Hope is strength. Hope is progress. When the sun of hope is eclipsed, the inevitable fear of bondage looms large. Kennedy, with his breadth of outlook and depth of insight, can help immensely to restore this hope to man.
"The hopes of all mankind rest upon us; not simply upon those of us in this chamber, but upon the peasant in Laos, the fisherman in Nigeria, the exile from Cuba, the spirit that moves every man and nation who shares our hopes for freedom and the future."
If America wants to be friends with all the world, who can be her enemy? Says her mouthpiece, President Kennedy:
"We are not against any man, or any nation, or any system, except as it is hostile to freedom."
It seems that in Kennedy's dictionary there are two complementary words which enrich and fulfil the sense of each other and constitute together the master formula of the language: Freedom and Peace.
"We will make clear that America's enduring concern is for both peace and freedom; that we are anxious to live in harmony with the Russian people; that we seek no conquests, no satellites, no riches; that we seek only the day when 'nation shall not lift up sword against nation, neither shall they learn war any more.' "
We may well recollect the momentous words of one of his illustrious predecessors, the third President of the United States, Thomas Jefferson:
"We hold these truths to be self-evident, that all men are created equal, that they are endowed by their Creator with certain inalienable rights, that among these are life, liberty, and the pursuit of happiness."
Neither are we to forget the immortal utterance of the sixteenth President, Abraham Lincoln:
"Our reliance is in the love of liberty which God has planted in us. Our defence is in the spirit which prizes liberty as the heritage of all men, in all lands, everywhere."

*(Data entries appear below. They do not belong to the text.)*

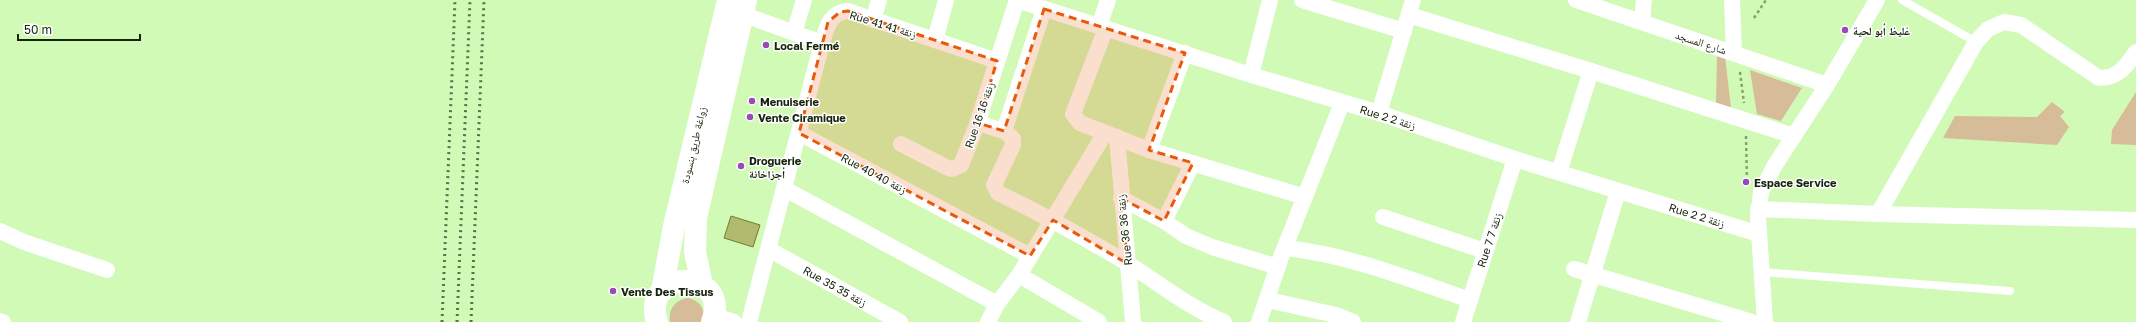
<svg xmlns="http://www.w3.org/2000/svg" width="2136" height="322" font-family="'Golos Text','Noto Naskh Arabic',sans-serif">
	<style>
		.green { fill: #d7bc99 }
		.building { fill: #b1ba6e; stroke: #757c30 }
		.lines { fill: none; stroke-linecap: round; stroke-linejoin: round }
		.path { stroke: #84a370; stroke-width: 2.5; stroke-dasharray: 3 3; stroke-linecap: butt }
		.lane { stroke: #fff; stroke-width: 8 }
		.street { stroke: #fff; stroke-width: 16 }
		.secondary { stroke: #fff; stroke-width: 22 }
		.rail { stroke: #597249; stroke-width: 3; stroke-dasharray: 2 4; stroke-linecap: butt }
		.marked { fill: #e8590c; fill-opacity: 0.2; stroke: #e8590c; stroke-width: 3; stroke-dasharray: 8 5; stroke-linejoin: round }
		.poi-dot { fill: #984abb; stroke: #fff; stroke-width: 1.5 }
		.labels { text-anchor: middle; dominant-baseline: central; stroke-width: 3; stroke-linejoin: round; paint-order: stroke }
		.street-label { font-size: 11px; fill: #15240a; stroke: #fff }
		.poi-label { font-size: 11px; font-weight: bold; fill: #15240a; stroke: #fff; text-anchor: start }
	</style>
	<rect width="100%" height="100%" fill="#d0fab6"/>
	<g class="green">
		<path d="M 1717,55 L 1725,56 L 1731,108 L 1716,103 Z"/>
		<path d="M 1750,70 L 1802,88 L 1781,121 L 1757,114 Z"/>
		<path d="M 2136,92 L 2136,145 L 2111,144 L 2112,130 Z"/>
		<path d="M 2052,102 L 2065,112 L 2060,116 L 2069,127 L 2057,145 L 1943,138 L 1955,116 L 2037,117 Z"/>
		<path d="M 688,298 C 701,301 705,309 704,322 L 670,322 C 668,309 675,300 688,298 Z"/>
	</g>
	<path class="building" d="M 731,216 L 760,225 L 753,247 L 724,238 Z"/>
	<g class="lines">
		<g class="path">
			<path d="M 1754,18 L 1766,0"/>
			<path d="M 1740,72 L 1744,103"/>
			<path d="M 1746,136 L 1747,183"/>
		</g>
		<g class="lane">
			<path d="M 1902,0 L 1976,42"/>
			<path d="M 1762,272 L 2010,291"/>
		</g>
		<g class="street">
			<path d="M 1017,0 L 1251,75 L 1379,113 L 1515,159 L 1759,234"/>
			<path d="M 1302,0 L 1404,31"/>
			<path d="M 1576,0 L 1827,85"/>
			<path d="M 1732,0 L 1734,53"/>
			<path d="M 742,14 L 822,43"/>
			<path d="M 1409,15 L 1591,71 L 1794,136"/>
			<path d="M 873,20 L 879,0"/>
			<path d="M 1642,22 L 1644,0"/>
			<path d="M 1099,26 L 1108,0"/>
			<path d="M 1106,28 L 1073,114 L 1080,123 L 1149,150 L 1185,53"/>
			<path d="M 794,33 L 804,0"/>
			<path d="M 935,40 L 946,0"/>
			<path d="M 1251,75 L 1270,0"/>
			<path d="M 1379,113 L 1413,0"/>
			<path d="M 978,123 L 1006,132 L 1013,139 L 1013,145 L 994,185 L 998,193 C 1042,214 1085,238 1127,263 C 1159,283 1188,307 1224,322"/>
			<path d="M 1004,131 L 1044,9"/>
			<path d="M 799,133 L 1030,256"/>
			<path d="M 1117,137 L 1133,322"/>
			<path d="M 901,144 L 948,168 L 952,169 L 961,165 L 976,127 L 1017,0"/>
			<path d="M 1149,150 L 1305,197"/>
			<path d="M 1559,172 L 1591,71"/>
			<path d="M 785,189 L 997,304"/>
			<path d="M 1121,198 L 1164,221 L 1186,236 L 1212,247 L 1278,267"/>
			<path d="M 1758,209 L 1878,214 L 2136,220"/>
			<path d="M 1878,214 L 1976,42 L 1988,29 L 2004,22 L 2021,25 L 2099,78 C 2118,78 2126,67 2136,52"/>
			<path d="M 1383,217 L 1485,251"/>
			<path d="M 1164,221 L 1193,163"/>
			<path d="M 0,231 L 24,242 L 107,270"/>
			<path d="M 1286,248 C 1350,255 1409,279 1470,300"/>
			<path d="M 770,250 L 900,322"/>
			<path d="M 1574,269 L 1752,322"/>
			<path d="M 1019,275 L 1099,322"/>
			<path d="M 1268,300 L 1336,315 L 1353,322"/>
			<path d="M 714,316 L 734,322"/>
			<path d="M 0,321 L 3,322"/>
			<path d="M 749,322 L 822,43 C 827,27 829,13 848,11 L 997,61"/>
			<path d="M 988,322 L 997,304 L 1019,275 L 1105,133"/>
			<path d="M 1259,322 L 1281,257 L 1342,103"/>
			<path d="M 1463,322 L 1515,159"/>
			<path d="M 1578,322 L 1618,191"/>
			<path d="M 1765,322 L 1758,217 L 1761,192 L 1775,165 L 1827,85 L 1877,0"/>
		</g>
		<g class="secondary">
			<path d="M 702,285 L 695,252 L 696,218 L 746,0"/>
			<path d="M 662,291 L 674,226 L 728,0"/>
			<path d="M 657,322 C 640,266 732,269 712,322"/>
		</g>
		<g class="rail">
			<path d="M 442,322 L 455,0"/>
			<path d="M 457,322 L 470,0"/>
			<path d="M 471,322 L 484,0"/>
		</g>
	</g>
	<path class="marked" d="M 1044,9 L 1185,53 L 1149,150 L 1193,163 L 1164,221 L 1121,198 L 1128,264 L 1053,220 L 1030,256 L 799,133 L 828,22 L 840,12 L 848,11 L 997,61 L 978,123 L 1004,131 Z"/>
	<g class="poi-dot">
		<circle cx="1845" cy="30" r="4"/>
		<circle cx="766" cy="45" r="4"/>
		<circle cx="752" cy="101" r="4"/>
		<circle cx="750" cy="117" r="4"/>
		<circle cx="741" cy="166" r="4"/>
		<circle cx="1746" cy="182" r="4"/>
		<circle cx="613" cy="291" r="4"/>
	</g>
	<g class="labels">
		<g class="street-label">
			<text transform="translate(883 24) rotate(17)">Rue 41 زنقة 41</text>
			<text transform="translate(1701 42) rotate(18)">شارع المسجد</text>
			<text transform="translate(979 115) rotate(-71)">Rue 16 زنقة 16</text>
			<text transform="translate(1388 117) rotate(17)">Rue 2 زنقة 2</text>
			<text transform="translate(693 145) rotate(-77)">زواغة طريق بنسودة</text>
			<text transform="translate(874 173) rotate(28)">Rue 40 زنقة 40</text>
			<text transform="translate(1697 215) rotate(17)">Rue 2 زنقة 2</text>
			<text transform="translate(1124 230) rotate(-96)">Rue 36 زنقة 36</text>
			<text transform="translate(1489 240) rotate(-72)">Rue 7 زنقة 7</text>
			<text transform="translate(835 286) rotate(29)">Rue 35 زنقة 35</text>
		</g>
		<g class="poi-label">
			<text x="1853" y="30">غليظ أبو لحية</text>
			<text x="774" y="45">Local Fermé</text>
			<text x="760" y="101">Menuiserie</text>
			<text x="758" y="117">Vente Ciramique</text>
			<text x="749" y="160">Droguerie<tspan x="749" dy="13">أجزاخانة</tspan></text>
			<text x="1754" y="182">Espace Service</text>
			<text x="621" y="291">Vente Des Tissus</text>
		</g>
	</g>
	<path d="M18 34v6h122v-6" fill="none" stroke="#15240a" stroke-width="2"/>
	<text x="24" y="34" font-size="12" fill="#15240a" stroke="#ffffff" stroke-width="3" paint-order="stroke">50 m</text>
</svg>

True, poverty and ignorance are man's bitter foes. But to replace poverty by affluence and ignorance by knowledge is not enough. Material success is not all. The quest of the spirit is of vital importance. "For the first time," says Kennedy, "we have the capacity to strike off the remaining bonds of poverty and ignorance, to free our people for the spiritual and intellectual fulfilment which has always been the goal of our civilisation."
President Kennedy is, as it were, the lineal descendant of the American nation's traditional leadership. As George Washington was the Father of the United States, as Abraham Lincoln was its Saviour, as Franklin D. Roosevelt was the Voice of America, even so is John Kennedy the Noble Defender of World Freedom and World Peace.
'Defender of World Freedom and World Peace' is certainly a great and responsible role. But is that enough for a man of Kennedy's calibre? In 'the Hour of God' that has set in, there has appeared a man of high capacity and of unquestioned goodwill for all, a man of a synthetic cast of mind, a man of faith and trust in God's omnipotence, a man who has already caught an image of the One World to be. Unmistakably he will prove a Man of Destiny and launch a world-scale offensive for the 'Hour of God' upon his own country as well as upon the rest of the world; establish over this dark, miserable world a New World Empire of Peace and Power, Truth and Knowledge, Health and Happiness, a world one with its Creator. It is not suggested that Kennedy, the mere man, has that superhuman power. The world must not forget that, despite the extremely poor resources at his disposal, Churchill successfully stemmed the Hitlerian tide upon England and became the instrument of a Higher Power, simply by his faith and determination. Who knows but that, like Arjuna in the Battle of Kurukshetra, like Churchill in the Second World War, Kennedy will be an instrument of God's conquest of His own world for Himself? Not without reason, perhaps, has this young soul been called to the great Chair of the new world.
By sympathy and understanding he has won a high place in the heart of India. Her outlook toward the material aspect of life has now conspired to bring him nearer to her soul. The gulf between Matter and Spirit is going to close. The two Poles will meet.